Arbeitsauftrag> Kannst du den Textauszug über das Reiten von Pferden im Anschluss an seinen letzten Satz weiterschreiben?

Angezeigter Textauszug>
□ □ □ □ □

Und so sind wir bei dem Thema, das uns seit Jahrtausenden so eng mit den Pferden verbindet und so viele Fragen, Blickwinkel, Gefühle, Motivationen und Verirrungen aufwirft.

Wir, die wir die Pferde lieben und uns eines unter erheblichem Kostenaufwand leisten, tun dies nicht nur um der Pferde selbst willen, ob ihres schönen Anblicks (und sicher gibt es tatsächlich etliche Ausnahmen, die Pferde aufgrund dessen besitzen), sondern weil wir den Wunsch hegen, sie zu reiten, auf ihnen zu sitzen und getragen zu werden. Und viele selbstkritische Menschen denken jetzt eventuell: Na ja, es ist wohl manchmal eher ein Ertragen.

Mich fragte ein zehnjähriges Mädchen, ob es nicht Tierquälerei sei, ein Pferd zu reiten. Ganz unvorbelastet und reinen Wesens fragte sie sich das und letztendlich dann auch mich. Ich fand ihre Bewusstheit, ihren weitsichtigen Blick bemerkenswert. So begannen wir gemeinsam herauszuarbeiten, was denn ethisch vertretbar sei, wenn man Pferde reitet. Wir alle haben vielleicht schon einmal den Satz gehört, dass Pferde nicht zum Reiten geboren wurden. Doch noch weniger wurden sie geschaffen, um für unser unreflektiertes Vergnügen herzuhalten oder schlimmstenfalls sogar für das Ausleben unserer Schattenseiten – für unser Ego.

Das Pferd muss auch „Ja“ sagen dürfen, wenn man es reitet, aber eben auf seine Art und Weise, befand das Mädchen. Ich stimmte zu. „Doch wie stelle ich das fest?“, wollte es weiter wissen.

Ich antwortete, dass sie den Menschen auf ihren Pferden beim Reiten zuschauen solle. Dann, so sei ich mir sicher, würde sie das erkennen.

Auch bei sich selbst, wenn sie auf dem Rücken eines Ponys sitze, solle sie darauf achten, was das Tier ihr signalisiert und auf seine Weise zurückmeldet. So könne sie feststellen, ob sie beide eine gemeinsame Sprache gefunden hätten, die sich in freudiger Bewegung ausdrückt. Kinder verstehen das zum Glück sehr schnell.

Und auch Menschen, die so rein gar nichts mit Pferden zu tun haben, können meines Erachtens sehr gut erkennen, ob „Reiten“ schön anzusehen ist und eine Harmonie besteht oder nicht. Das stelle ich immer wieder fest und registriere Anmerkungen im Publikum, die sehr interessant und aussagekräftig sind. Der Blick reitunerfahrener Zuschauer und Zuschauerinnen ist noch nicht getrübt von eigenen Vergleichen, Erfahrungen und vermeintlichem Wissen, wie etwas beim Reiten zu sein hat. Sie sehen einfach, ob es ein schönes Miteinander zwischen Mensch und Pferd gibt, ob sie eins sind oder eben nicht.

□ □ □ □ □

Datenzeilen>
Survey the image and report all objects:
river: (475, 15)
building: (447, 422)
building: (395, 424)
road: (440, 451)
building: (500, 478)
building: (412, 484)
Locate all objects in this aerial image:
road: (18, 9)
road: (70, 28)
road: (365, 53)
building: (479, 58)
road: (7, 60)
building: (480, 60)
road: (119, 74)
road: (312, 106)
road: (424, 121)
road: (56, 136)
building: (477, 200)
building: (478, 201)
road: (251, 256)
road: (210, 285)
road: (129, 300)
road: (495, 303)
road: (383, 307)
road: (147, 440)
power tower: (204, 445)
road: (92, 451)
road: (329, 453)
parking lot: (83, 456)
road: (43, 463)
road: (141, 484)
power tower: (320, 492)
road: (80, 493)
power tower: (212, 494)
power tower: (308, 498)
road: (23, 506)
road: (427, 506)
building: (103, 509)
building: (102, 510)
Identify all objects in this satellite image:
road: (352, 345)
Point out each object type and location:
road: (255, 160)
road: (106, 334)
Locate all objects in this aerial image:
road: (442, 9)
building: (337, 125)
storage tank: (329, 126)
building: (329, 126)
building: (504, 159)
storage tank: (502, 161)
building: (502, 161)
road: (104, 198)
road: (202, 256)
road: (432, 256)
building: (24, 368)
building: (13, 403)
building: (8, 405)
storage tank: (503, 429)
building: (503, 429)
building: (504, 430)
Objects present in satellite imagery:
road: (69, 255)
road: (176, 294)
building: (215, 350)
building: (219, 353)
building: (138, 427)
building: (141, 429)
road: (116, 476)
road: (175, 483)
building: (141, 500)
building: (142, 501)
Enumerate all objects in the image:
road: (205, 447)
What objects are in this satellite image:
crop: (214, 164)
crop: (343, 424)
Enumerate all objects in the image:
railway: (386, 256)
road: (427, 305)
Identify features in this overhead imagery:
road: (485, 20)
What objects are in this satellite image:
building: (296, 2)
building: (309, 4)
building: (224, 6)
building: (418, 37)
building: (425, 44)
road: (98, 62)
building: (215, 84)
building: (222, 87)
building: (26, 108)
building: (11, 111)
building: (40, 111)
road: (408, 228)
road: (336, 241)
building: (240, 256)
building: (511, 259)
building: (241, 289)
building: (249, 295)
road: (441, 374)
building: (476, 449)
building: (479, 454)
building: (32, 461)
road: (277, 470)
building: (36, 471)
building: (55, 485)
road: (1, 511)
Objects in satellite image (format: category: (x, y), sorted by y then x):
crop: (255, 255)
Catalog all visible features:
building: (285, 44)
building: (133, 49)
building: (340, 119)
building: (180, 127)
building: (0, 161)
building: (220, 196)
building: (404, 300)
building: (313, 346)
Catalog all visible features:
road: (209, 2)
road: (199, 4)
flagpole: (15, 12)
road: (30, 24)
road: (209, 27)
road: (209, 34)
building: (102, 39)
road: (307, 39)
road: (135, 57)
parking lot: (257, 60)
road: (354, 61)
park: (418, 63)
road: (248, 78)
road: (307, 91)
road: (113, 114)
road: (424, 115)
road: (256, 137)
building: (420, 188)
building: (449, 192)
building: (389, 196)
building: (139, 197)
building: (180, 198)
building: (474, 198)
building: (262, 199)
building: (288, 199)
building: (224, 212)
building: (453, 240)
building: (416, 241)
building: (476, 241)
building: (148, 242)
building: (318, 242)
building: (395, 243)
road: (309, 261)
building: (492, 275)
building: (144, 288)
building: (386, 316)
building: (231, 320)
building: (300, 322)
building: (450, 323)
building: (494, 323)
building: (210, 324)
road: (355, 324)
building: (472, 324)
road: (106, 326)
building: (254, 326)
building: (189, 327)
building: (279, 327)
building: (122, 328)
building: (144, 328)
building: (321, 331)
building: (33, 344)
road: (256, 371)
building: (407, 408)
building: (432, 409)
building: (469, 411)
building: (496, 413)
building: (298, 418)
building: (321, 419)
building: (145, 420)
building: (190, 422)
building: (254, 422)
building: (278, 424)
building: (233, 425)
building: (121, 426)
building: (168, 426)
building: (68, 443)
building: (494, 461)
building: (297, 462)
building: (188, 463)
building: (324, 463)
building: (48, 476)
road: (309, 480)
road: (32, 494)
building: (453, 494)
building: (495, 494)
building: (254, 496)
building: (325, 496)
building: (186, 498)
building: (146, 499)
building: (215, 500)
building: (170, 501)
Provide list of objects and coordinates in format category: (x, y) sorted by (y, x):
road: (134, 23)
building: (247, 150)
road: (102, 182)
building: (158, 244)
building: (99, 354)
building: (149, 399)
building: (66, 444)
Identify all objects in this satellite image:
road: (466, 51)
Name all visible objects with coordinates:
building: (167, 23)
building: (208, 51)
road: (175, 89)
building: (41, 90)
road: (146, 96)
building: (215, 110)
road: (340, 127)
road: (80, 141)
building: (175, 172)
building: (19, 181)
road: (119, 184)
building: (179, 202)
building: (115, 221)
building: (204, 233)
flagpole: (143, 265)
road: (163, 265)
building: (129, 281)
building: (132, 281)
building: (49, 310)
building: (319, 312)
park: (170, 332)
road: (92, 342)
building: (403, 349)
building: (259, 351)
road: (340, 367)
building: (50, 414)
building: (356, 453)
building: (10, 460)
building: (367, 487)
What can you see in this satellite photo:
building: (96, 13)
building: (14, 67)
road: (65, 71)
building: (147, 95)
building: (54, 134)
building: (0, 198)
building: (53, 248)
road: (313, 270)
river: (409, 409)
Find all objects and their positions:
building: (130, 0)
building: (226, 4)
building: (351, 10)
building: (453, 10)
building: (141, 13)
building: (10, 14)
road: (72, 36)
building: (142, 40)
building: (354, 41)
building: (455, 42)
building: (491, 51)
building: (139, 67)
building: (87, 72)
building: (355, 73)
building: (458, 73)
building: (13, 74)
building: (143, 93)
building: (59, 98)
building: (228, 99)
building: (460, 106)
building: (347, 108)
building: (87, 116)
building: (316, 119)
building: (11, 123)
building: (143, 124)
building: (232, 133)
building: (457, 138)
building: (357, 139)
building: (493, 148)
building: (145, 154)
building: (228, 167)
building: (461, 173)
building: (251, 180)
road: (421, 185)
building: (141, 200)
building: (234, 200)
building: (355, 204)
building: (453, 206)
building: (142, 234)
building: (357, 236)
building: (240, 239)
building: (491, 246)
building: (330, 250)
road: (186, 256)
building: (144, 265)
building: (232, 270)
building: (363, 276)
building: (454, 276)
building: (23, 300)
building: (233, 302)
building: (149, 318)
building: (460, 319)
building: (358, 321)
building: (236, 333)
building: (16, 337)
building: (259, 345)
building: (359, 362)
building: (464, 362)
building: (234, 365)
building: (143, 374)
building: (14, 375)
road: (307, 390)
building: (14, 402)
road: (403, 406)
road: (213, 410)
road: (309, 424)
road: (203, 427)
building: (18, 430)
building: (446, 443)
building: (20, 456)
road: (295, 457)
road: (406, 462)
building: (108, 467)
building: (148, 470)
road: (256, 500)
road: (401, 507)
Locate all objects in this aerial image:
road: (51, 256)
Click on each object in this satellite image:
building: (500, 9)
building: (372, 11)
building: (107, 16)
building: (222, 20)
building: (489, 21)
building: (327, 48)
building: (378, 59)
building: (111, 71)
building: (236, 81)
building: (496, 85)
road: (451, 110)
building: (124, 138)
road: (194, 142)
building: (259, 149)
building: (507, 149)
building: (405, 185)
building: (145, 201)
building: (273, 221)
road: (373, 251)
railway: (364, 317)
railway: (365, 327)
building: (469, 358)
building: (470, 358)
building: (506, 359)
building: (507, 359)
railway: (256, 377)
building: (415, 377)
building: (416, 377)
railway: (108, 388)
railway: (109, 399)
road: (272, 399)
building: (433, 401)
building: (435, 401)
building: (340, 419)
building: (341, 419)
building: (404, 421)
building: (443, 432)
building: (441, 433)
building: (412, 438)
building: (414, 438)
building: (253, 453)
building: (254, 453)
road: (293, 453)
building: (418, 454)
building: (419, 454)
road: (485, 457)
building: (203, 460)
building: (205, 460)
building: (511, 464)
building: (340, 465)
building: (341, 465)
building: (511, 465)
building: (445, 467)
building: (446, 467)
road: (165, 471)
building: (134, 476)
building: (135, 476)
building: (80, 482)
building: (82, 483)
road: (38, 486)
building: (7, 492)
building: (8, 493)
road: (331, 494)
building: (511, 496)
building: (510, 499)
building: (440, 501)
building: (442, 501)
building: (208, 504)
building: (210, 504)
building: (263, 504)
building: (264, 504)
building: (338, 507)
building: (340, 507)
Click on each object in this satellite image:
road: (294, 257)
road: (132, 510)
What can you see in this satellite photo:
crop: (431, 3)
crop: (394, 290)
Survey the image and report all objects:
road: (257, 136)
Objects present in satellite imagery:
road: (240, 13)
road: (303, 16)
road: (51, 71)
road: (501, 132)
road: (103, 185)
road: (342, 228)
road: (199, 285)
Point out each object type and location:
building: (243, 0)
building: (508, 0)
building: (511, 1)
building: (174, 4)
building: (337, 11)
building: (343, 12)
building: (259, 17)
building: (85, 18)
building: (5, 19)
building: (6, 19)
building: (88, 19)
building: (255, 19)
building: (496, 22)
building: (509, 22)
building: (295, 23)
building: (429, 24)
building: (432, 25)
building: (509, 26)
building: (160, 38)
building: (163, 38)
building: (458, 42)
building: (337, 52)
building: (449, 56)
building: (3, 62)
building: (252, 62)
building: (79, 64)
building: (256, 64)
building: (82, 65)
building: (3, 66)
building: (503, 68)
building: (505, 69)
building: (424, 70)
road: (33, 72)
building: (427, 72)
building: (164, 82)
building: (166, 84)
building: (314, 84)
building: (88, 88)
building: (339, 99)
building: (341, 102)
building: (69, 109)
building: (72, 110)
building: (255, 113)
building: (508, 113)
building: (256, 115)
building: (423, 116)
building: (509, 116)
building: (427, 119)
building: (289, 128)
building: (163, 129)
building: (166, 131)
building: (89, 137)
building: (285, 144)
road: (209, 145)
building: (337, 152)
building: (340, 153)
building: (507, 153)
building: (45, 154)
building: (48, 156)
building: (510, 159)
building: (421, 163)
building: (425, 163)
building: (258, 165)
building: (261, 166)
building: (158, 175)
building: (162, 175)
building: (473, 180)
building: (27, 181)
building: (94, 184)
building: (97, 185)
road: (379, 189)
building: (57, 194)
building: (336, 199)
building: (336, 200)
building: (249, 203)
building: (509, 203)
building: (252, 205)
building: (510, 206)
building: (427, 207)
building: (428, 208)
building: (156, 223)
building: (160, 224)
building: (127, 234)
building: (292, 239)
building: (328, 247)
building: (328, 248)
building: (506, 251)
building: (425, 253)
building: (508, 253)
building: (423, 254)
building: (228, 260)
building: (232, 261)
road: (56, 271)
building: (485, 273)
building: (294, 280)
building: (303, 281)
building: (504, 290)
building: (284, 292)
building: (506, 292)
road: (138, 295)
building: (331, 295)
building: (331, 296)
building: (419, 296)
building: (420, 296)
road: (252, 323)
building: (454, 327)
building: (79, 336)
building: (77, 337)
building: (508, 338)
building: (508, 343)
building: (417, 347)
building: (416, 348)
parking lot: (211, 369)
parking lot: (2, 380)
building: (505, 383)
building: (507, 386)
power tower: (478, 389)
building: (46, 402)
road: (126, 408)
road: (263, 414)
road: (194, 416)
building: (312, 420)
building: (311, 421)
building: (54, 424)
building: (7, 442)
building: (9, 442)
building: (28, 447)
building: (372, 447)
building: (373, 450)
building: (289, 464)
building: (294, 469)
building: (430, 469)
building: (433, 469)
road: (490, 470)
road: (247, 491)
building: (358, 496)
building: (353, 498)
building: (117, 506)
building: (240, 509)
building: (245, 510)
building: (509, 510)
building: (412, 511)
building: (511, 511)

□ □ □ □ □

Lösung zur Aufgabe>
Das Pferd soll die Möglichkeit haben, Ja zu dem
Menschen auf seinem Rücken zu sagen
.

Das wäre fürwahr eine gute Sache. Das würde so manchem Pferd erhebliche Qualen ersparen, wenn das ein grundsätzlich anzulegender Maßstab wäre.

Gehen wir doch einmal gedanklich gemeinsam zu einem unserer letzten Besuche einer Pferdeveranstaltung. Zu einem Reitturnier, einer Pferdemesse oder auch nur zu einem Reitstall in der Nähe. Versuchen Sie sich an die Mimik und die Körpersprache der Pferde zurückzuerinnern. Wie viele Ja von Pferden zu ihren Reitern und Reiterinnen fallen Ihnen da ein?

Es ist aufschlussreich und leider auch so traurig.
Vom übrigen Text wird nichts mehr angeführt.